Whats the good word for this?

What happens when you, a committed person meets another person who is just right for you? A really scary and sad thought if you ask me. An ex colleague and really dear friend of mine was going to get engaged to B next week. B had fallen in love with A at first sight and finally convinced A to accept his proposal for marriage after a year of courtship. A agreed as B was devoted to her.

A few months back A called me and confessed that she had fallen in love with another colleague C. Someone she related with a lot more than B. Some one she could talk to for hours and someone who was like her soul mate. A has known C for a year and this is no puppy love or infatuation. We can see the compatibility in the two.

We advised her to break of the engagement as it was not fair on B to be hitched with a woman who loved another man. A agreed and called off the engagement. We, her friends felt that B deserved better.

Now B is not talking to us . He thinks we are the villains of the piece. The home breakers, the relationship wreckers and other really bad words in the dictionary :( And that feels bad because we were trying to protect him, the ‘underdog’ in this mess. But B feels we should have supported him by advising A to stick to him as he loved her so much.

What does one do in such a situation? I don’t know. But our conscience is clear. We did the right thing or what we thought was the right thing. We took the right decision for both of them. Or so we like to think. ( Damn this is so confusing!!!)

Sometimes I wish I would stop being Samson the fair judge and blindly support my friends and forget all thoughts of fair play.

If there is a God above I pray that I am not faced with the dilemma A faced.

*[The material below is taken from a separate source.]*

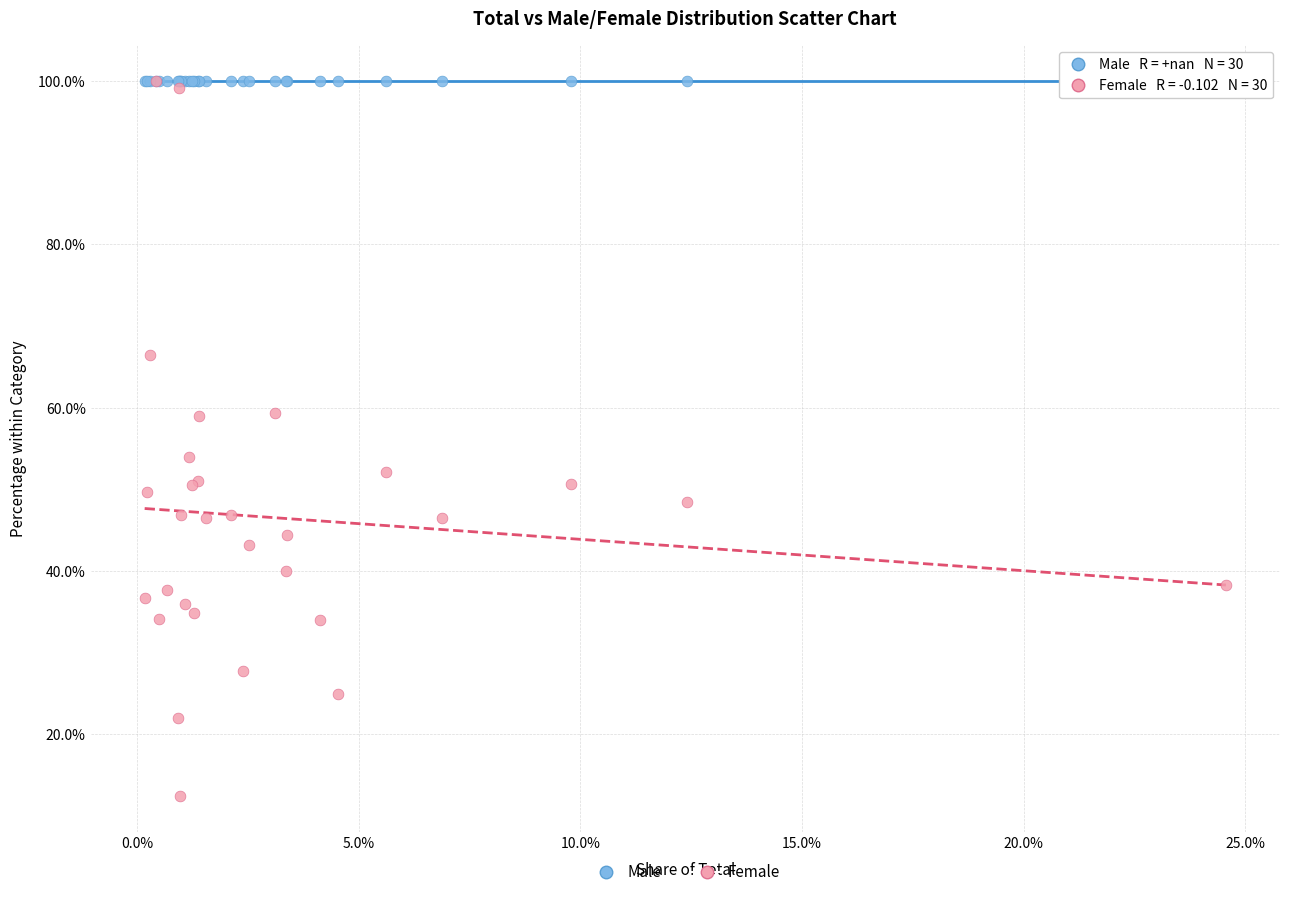

Which series contains the lowest Y value?

Female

I can’t think of anything more tragic!!! On the other hand I think A is really lucky to have met C when she did. Sounds even more confusing I know.

Damn now I am thoroughly confused and feeling quite sorry for myself .

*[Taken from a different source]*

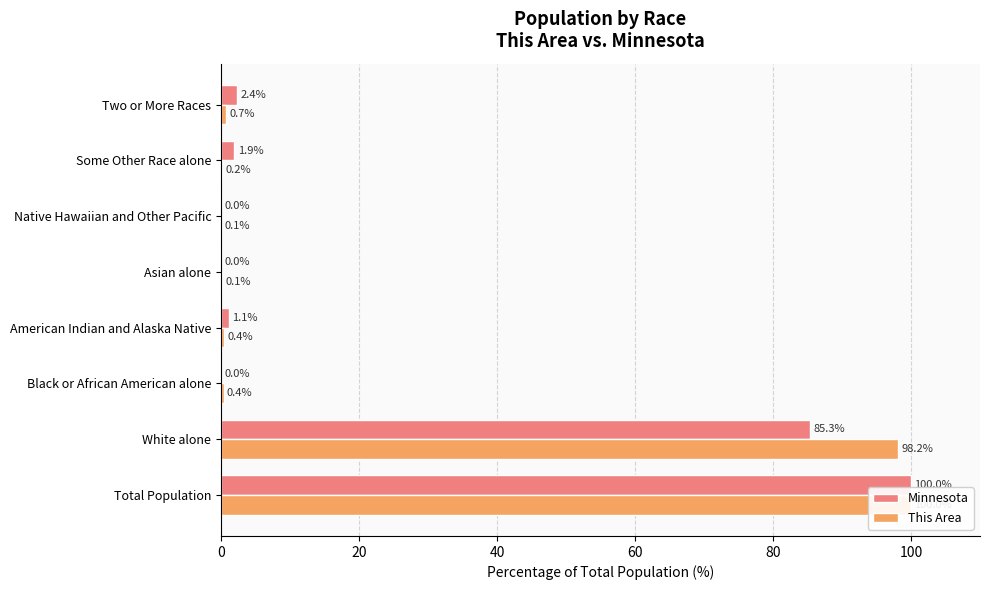

Count the number of data series in this chart.

2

(Presently listening to this melodious song)

Saturday, October 13, 2007

The intelligence gap

He: I think you should get to know me better!
She: I don't think so!
He: Why?
She: Because I think I should not get to know you better!
He: Why?! What's wrong with me?
She: *sigh* Never mind!

Tuesday, October 09, 2007

Moving up in life :)

Today we went to the Empire Hotel on Church Street for lunch. After lunch I found my bike missing! The security guard informed me that someone had pushed my bike to the side so that he could remove his mobike and left it in a no-parking area. The result was that it was towed away.

Finally I located the bike and paid the Rs 300/- fine ( Rs 200/- towing charges and Rs 100/- fine. Ha!! ) The Inspector noted down my DL details and I was booked for "Parking in a No Parking Area!!!

I am now a criminal!!! :)


I AM JOINING POLITICS!!!!!

Sunday, October 07, 2007

White pawns

I got back last Friday after a blissful one week in sandy, green and cloudy Goa. The occasion was a close friends wedding. On getting back I was told that my cousin brother George had got married in the US. George is a Surgeon and is practicing in one of the leading US hospitals.

Today George dropped in with his foreign wife. The look of horror on my parents face would have been side splittingly funny if it had not been the shock I myself experienced when I beheld George's bride. She was close to 300 pounds heavy and one could hardly make out her features beneath the double chin and layers of fat all over.

This post is not about foreign wives but about Indian men and their double standards. George is one such example of Indian men I have seen and met who were so fussy when it came to marrying an Indian woman. They were particular about dowry, color, family status, weight, religious division etc etc etc. Yet when they married a foreign woman, mostly due to Green Card considerations, such specs’ vanished into thin air!!

Now I have nothing against anyone marrying anyone…but when I see these foreign brides I wonder if they know the realities of their Indian hubbies and how these men would have cringed at the thought of marrying an obese Indian woman!! And I feel bad for these girls. I feel bad because they are being used and because they are married to double faced men…men who have a different reality for them and another for the Indian women.